L’analyse des crédits inscrits dans le projet de loi de finances pour 2012 me conduit à adopter une attitude d’optimisme prudent et vigilant pour ce qui concerne l’ouverture, en février prochain, de la négociation du prochain plan triennal. Je souhaite que tout soit fait d’ici là pour garantir la qualité du dialogue social au sein de l’enseignement agricole et éviter le blocage du Conseil national de l’enseignement agricole, qui, à deux reprises, n’a pu fonctionner cet automne.
En termes d’emplois, ce projet de budget prévoit la suppression de 280 postes, uniquement d’enseignant. Après ces nouvelles suppressions, l’enseignement agricole sera parvenu à un taux de non-compensation des départs à la retraite de 45,5 % sur trois ans. C’est donc un peu moins que la norme du « un sur deux ».

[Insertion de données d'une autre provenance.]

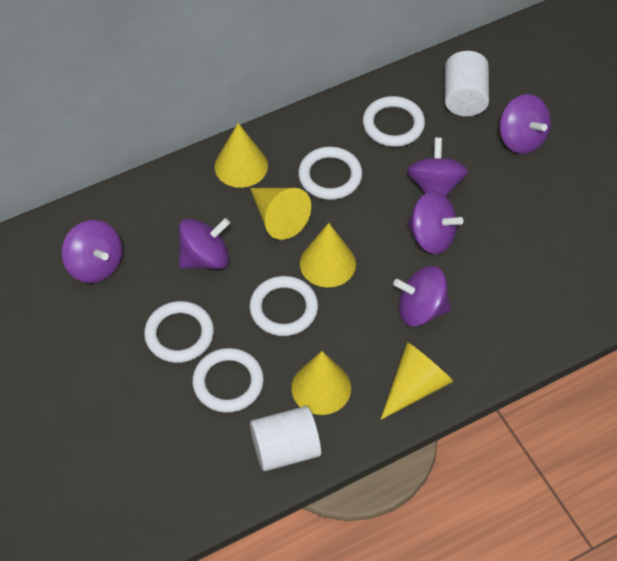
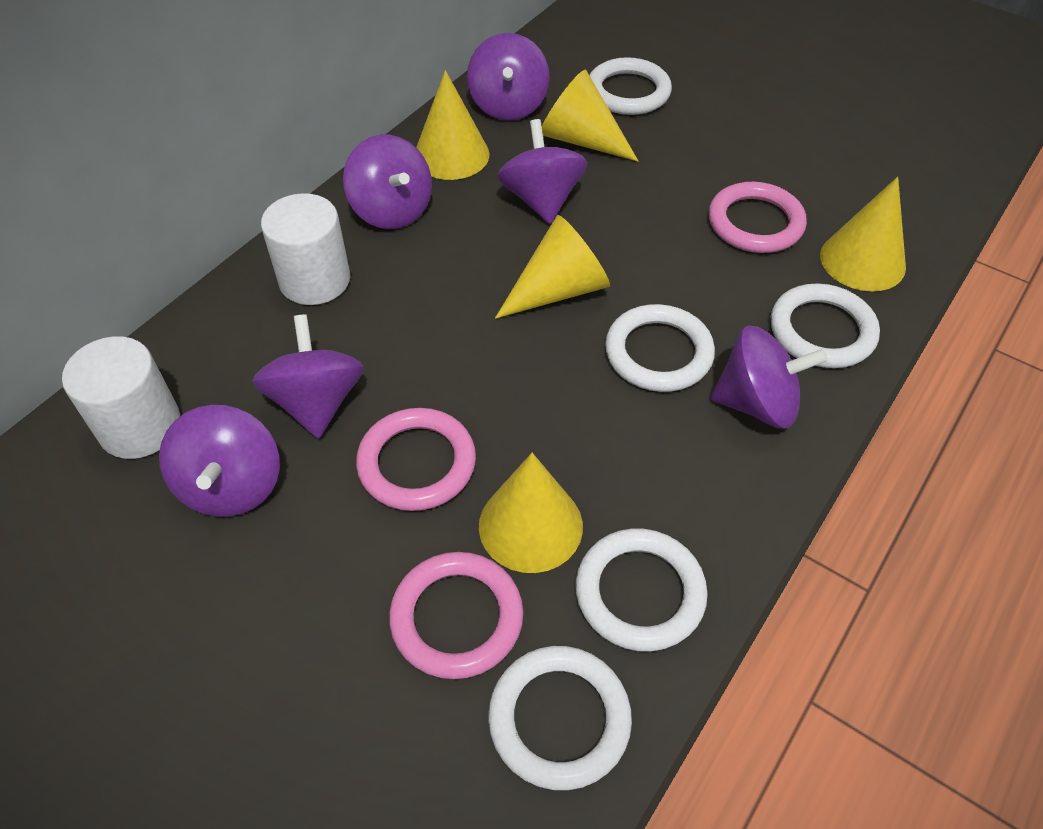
pink ring: none = 0 -> [356,408,476,511] [389,552,523,679] [709,182,807,253] = 3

À première vue, les suppressions de postes paraissent difficilement tenables, mais elles coïncident en fait avec la fin de la rénovation de la voie professionnelle. En particulier, il faut tenir compte de la résorption du double flux d’élèves né du maintien transitoire de voies parallèles, l’une directe, l’autre via le brevet d’études professionnelles agricoles, le BEPA. En outre, la rationalisation de la carte des formations menée en collaboration avec l’éducation nationale réduira l’incidence des suppressions, qui devrait au final être plus mesurée que ce que l’on pouvait craindre. Mais il ne sera pas possible, à l’avenir, d’aller plus loin sans entraver durablement le développement de l’enseignement agricole. Tous les jeunes qui s’y destinent doivent pouvoir y trouver leur place.

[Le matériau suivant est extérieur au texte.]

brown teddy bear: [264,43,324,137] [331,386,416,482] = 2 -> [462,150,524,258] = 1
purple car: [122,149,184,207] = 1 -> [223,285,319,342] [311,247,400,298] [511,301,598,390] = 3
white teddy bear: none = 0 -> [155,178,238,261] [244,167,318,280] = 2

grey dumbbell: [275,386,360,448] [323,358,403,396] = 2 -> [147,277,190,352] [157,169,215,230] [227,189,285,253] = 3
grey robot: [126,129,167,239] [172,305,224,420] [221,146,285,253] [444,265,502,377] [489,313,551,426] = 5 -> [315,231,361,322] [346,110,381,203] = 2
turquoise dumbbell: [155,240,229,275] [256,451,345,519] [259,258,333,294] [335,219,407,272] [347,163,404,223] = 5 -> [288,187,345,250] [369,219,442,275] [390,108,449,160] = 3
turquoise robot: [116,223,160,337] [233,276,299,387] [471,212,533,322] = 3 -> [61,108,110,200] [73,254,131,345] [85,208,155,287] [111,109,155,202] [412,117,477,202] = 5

En revanche, il faut souligner le bilan positif des ouvertures et des fermetures de classes. Le bilan net correspond, à la rentrée 2011, à l’ouverture de plus de 135 « équivalents classe ». Je me félicite de ce déploiement de l’offre de formation, qui répond bien à la mission d’aménagement et de revitalisation du territoire assignée à l’enseignement agricole. Saluons tout particulièrement le dynamisme de l’outre-mer, qui voit globalement s’ouvrir neuf nouvelles classes, s’ajoutant aux sept de l’an passé.

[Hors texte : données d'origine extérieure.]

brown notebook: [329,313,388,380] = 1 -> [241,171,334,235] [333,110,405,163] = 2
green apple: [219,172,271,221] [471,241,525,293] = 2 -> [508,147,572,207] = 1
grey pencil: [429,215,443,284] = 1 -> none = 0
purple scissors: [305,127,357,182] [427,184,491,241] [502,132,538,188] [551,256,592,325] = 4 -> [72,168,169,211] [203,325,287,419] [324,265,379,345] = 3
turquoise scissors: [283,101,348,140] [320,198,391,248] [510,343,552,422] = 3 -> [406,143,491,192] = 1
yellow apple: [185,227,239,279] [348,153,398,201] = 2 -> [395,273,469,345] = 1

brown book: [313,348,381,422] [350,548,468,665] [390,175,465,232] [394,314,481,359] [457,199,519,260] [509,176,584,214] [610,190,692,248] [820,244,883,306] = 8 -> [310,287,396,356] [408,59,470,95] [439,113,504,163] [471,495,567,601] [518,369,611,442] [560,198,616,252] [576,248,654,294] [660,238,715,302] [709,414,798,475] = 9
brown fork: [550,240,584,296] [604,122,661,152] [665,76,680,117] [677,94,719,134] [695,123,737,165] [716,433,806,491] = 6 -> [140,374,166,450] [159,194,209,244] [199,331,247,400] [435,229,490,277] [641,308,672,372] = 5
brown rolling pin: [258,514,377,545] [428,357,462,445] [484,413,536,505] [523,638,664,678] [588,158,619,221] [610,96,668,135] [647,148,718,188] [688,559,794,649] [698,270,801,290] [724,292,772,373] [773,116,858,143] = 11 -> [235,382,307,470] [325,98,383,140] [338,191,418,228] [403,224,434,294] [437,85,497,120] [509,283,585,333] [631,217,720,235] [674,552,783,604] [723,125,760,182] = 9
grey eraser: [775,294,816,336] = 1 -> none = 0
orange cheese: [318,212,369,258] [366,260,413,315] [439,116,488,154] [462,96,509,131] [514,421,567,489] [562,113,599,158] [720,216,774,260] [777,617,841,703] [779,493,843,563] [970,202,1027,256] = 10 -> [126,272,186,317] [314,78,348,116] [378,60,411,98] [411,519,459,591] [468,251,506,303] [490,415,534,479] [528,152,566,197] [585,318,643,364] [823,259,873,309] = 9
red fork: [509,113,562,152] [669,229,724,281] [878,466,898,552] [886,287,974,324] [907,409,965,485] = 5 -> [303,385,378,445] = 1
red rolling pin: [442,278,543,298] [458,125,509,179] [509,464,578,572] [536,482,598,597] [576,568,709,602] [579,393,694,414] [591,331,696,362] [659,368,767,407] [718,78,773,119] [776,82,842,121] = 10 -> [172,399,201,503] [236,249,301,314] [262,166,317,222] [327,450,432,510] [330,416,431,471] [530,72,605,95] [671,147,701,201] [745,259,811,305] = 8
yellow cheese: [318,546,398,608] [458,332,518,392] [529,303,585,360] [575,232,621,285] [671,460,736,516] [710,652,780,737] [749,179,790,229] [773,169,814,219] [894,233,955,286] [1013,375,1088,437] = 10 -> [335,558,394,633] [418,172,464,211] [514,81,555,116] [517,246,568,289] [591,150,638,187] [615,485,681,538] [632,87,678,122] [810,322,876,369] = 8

Enfin, il semble que les synergies avec le ministère de l’éducation nationale soient désormais systématiquement recherchées. C’est vrai à l’échelon central pour la définition des politiques éducatives, la mise en œuvre des réformes, les référentiels des formations et la conception des épreuves. Mais l’échelon régional est également très actif, si j’en juge par la mise en commun de locaux et l’optimisation de la carte des formations. Les échanges de services d’enseignants entre établissements de l’éducation nationale et établissements de l’enseignement agricole se développent également. Cette consolidation des coopérations entre l’éducation nationale et l’enseignement agricole s’opère dans le respect des spécificités de chacun, mais dans un esprit nouveau de coresponsabilité. Le développement de ces collaborations permettra de desserrer l’étau budgétaire, par l’optimisation des fonctionnements et des coûts.
En conséquence, à titre personnel et contrairement à la commission de la culture, je suis favorable à l’adoption des crédits de la mission « Enseignement scolaire ». (Applaudissements sur les travées de l’UCR et de l’UMP.)